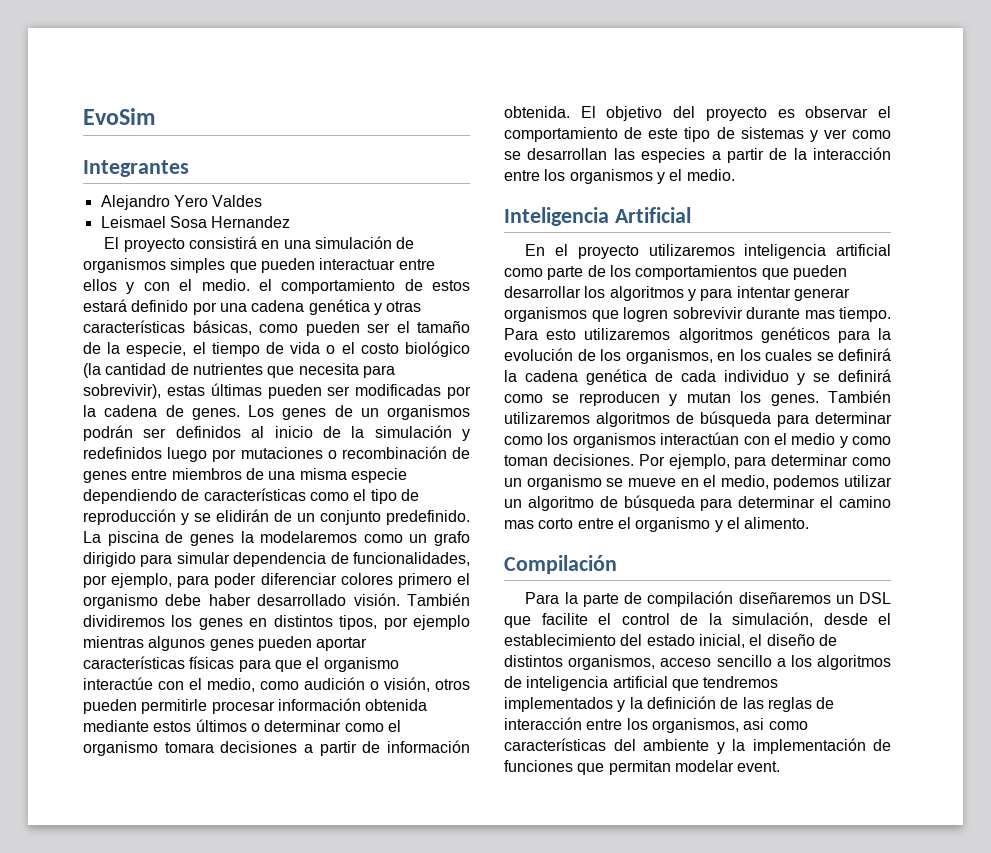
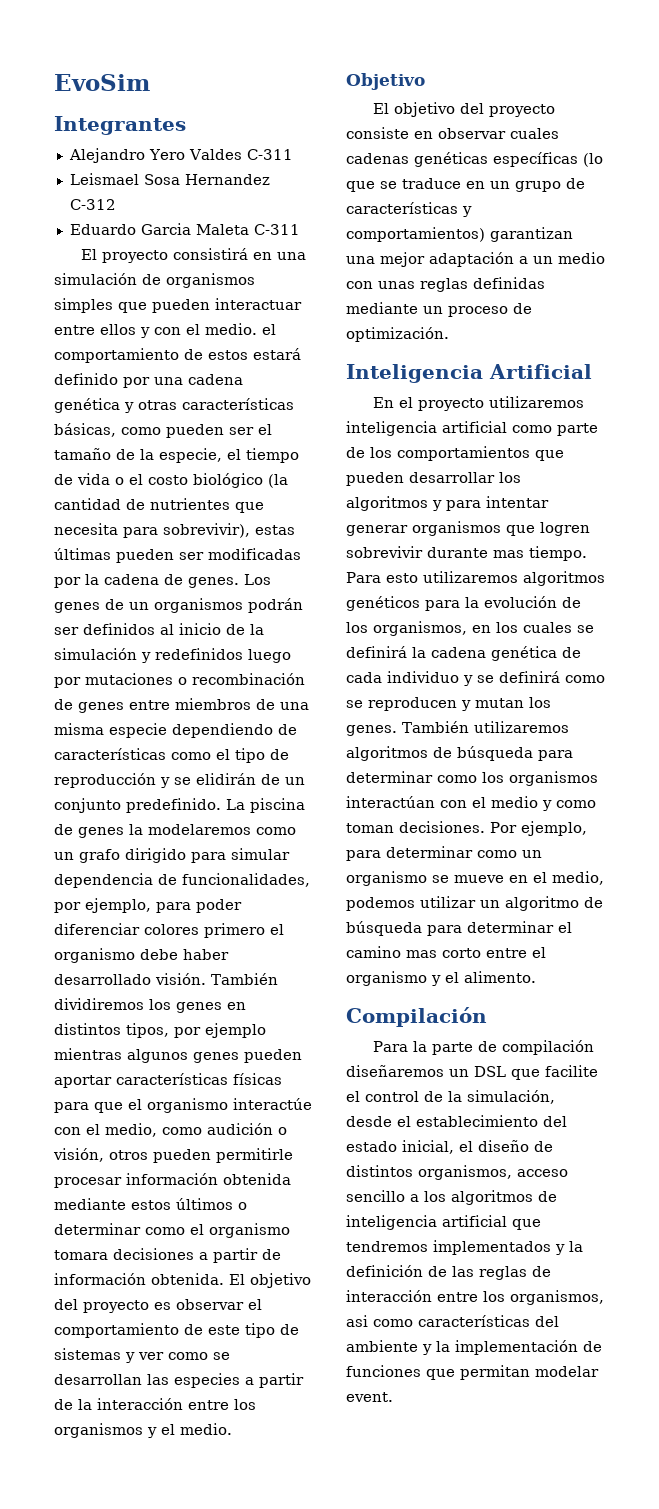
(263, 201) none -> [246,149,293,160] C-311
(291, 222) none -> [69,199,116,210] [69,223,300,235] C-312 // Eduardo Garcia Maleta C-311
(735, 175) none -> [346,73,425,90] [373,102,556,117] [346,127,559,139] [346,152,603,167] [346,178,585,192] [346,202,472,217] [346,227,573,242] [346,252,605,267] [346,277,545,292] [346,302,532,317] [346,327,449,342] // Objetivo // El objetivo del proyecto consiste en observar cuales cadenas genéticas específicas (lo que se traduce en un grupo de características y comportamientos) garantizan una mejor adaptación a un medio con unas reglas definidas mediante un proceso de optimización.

- - - - - - -

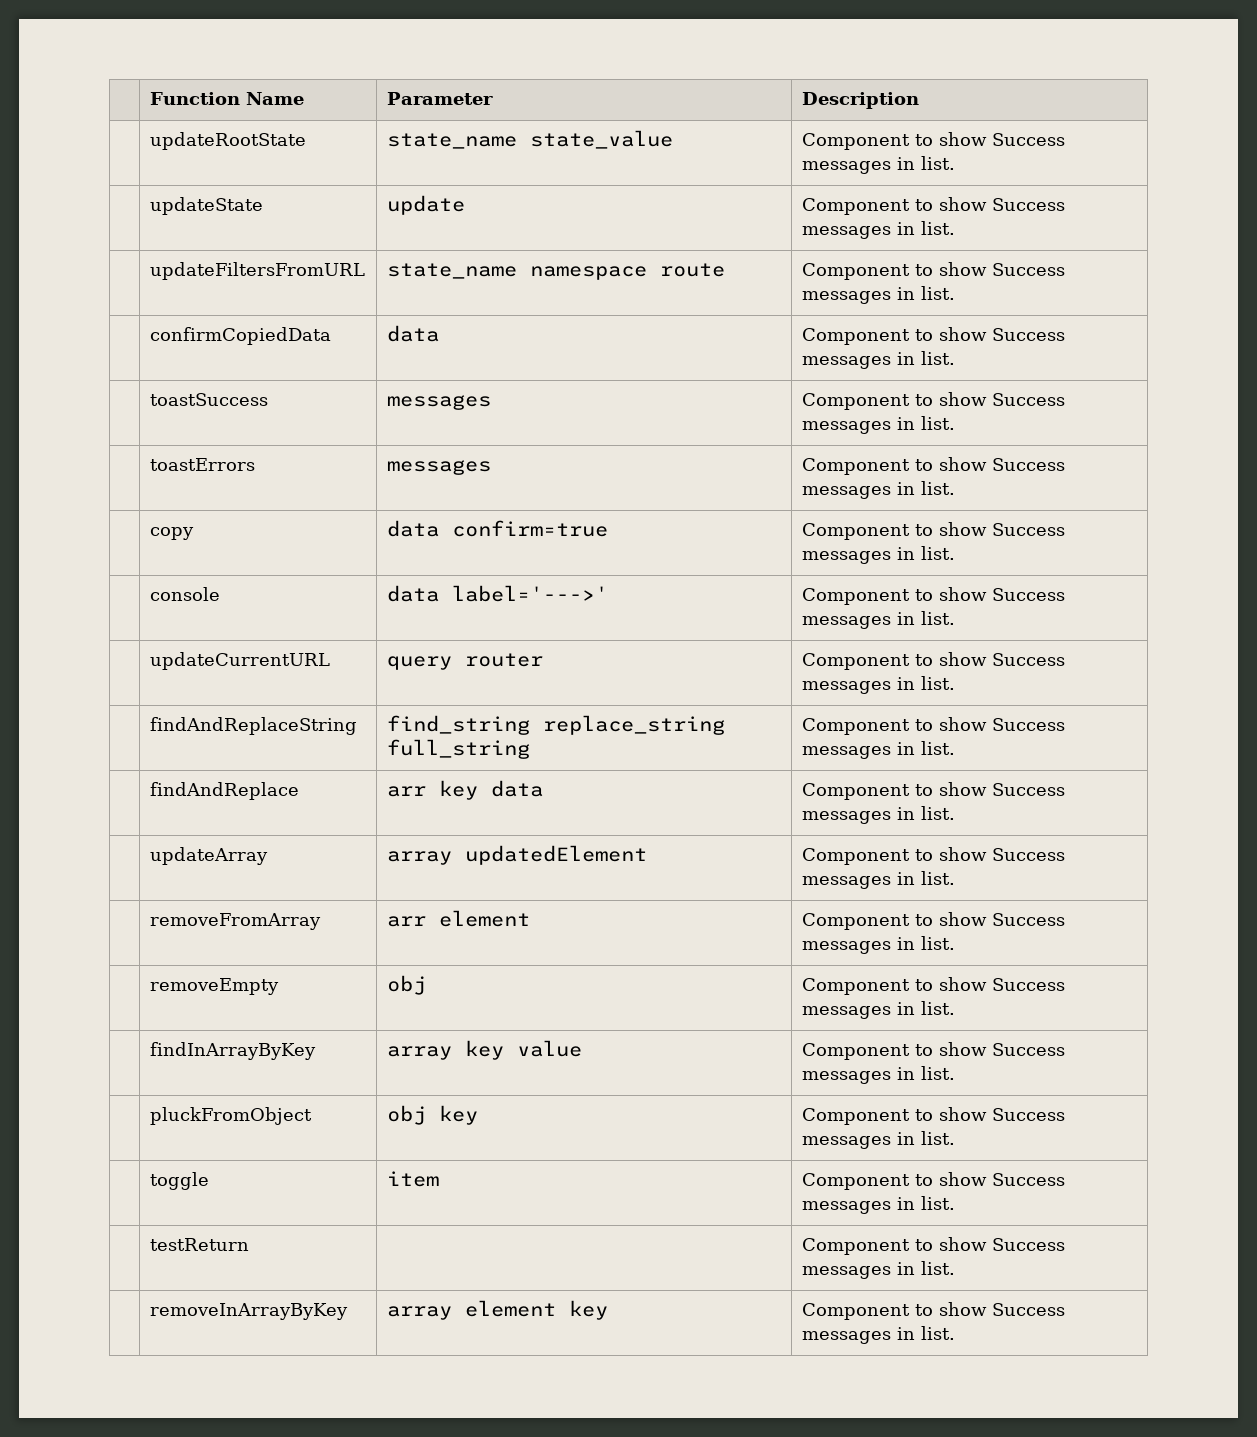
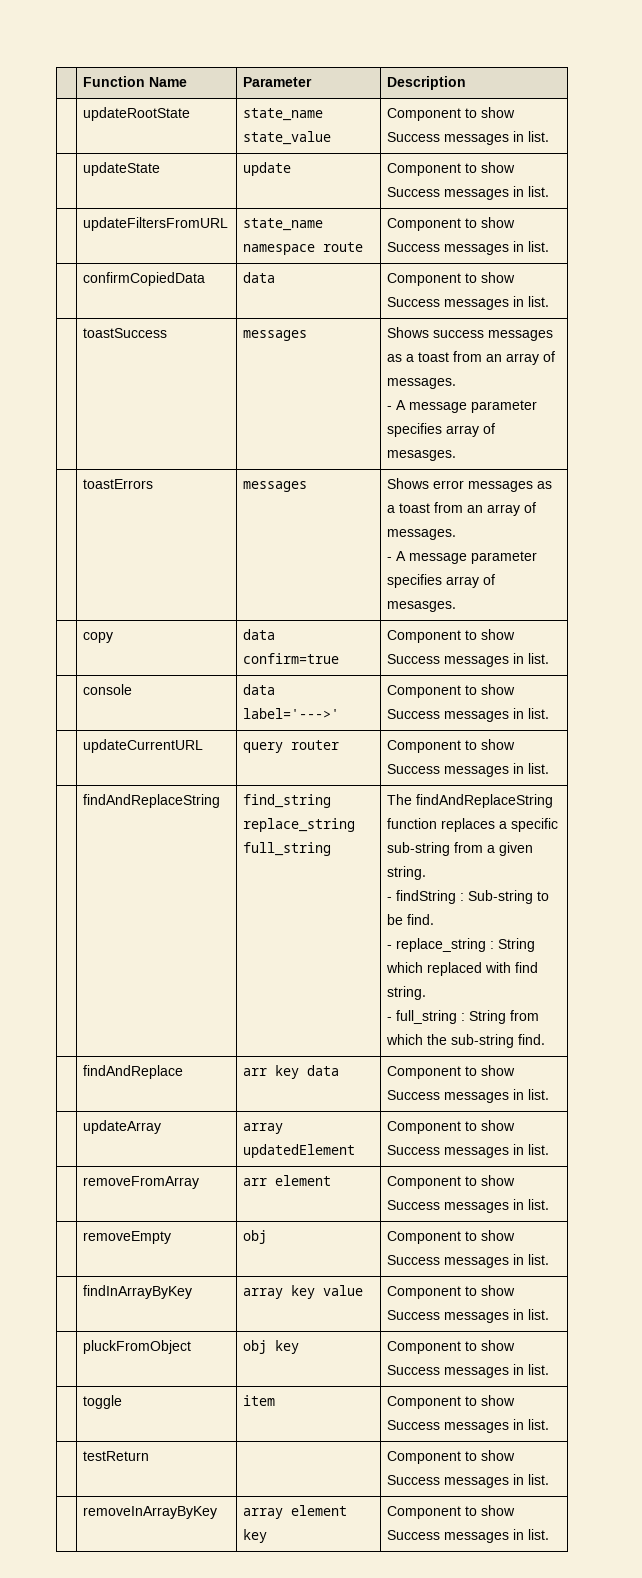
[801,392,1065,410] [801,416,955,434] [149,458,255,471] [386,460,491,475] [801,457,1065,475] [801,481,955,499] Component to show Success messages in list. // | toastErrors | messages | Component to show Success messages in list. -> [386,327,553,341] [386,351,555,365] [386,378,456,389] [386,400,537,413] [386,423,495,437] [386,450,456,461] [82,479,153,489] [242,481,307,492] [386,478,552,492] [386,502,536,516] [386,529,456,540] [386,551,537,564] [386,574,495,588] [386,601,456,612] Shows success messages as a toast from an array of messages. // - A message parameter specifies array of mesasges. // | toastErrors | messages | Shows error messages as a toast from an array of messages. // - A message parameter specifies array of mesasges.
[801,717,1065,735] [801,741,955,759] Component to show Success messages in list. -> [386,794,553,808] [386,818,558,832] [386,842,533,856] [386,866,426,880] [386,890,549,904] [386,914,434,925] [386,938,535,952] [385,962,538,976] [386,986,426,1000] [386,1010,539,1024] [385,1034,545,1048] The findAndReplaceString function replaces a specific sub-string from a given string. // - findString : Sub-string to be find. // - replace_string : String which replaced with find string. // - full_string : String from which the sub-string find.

- - - - - - -

Reproduce word for word the material above, starting with the line that has "(263, 201) none -> [246,149,293,160] C-311" and stopping after the line that has "(291, 222) none".

» TASK SOLUTION
(263, 201) none -> [246,149,293,160] C-311
(291, 222) none -> [69,199,116,210] [69,223,300,235] C-312 // Eduardo Garcia Maleta C-311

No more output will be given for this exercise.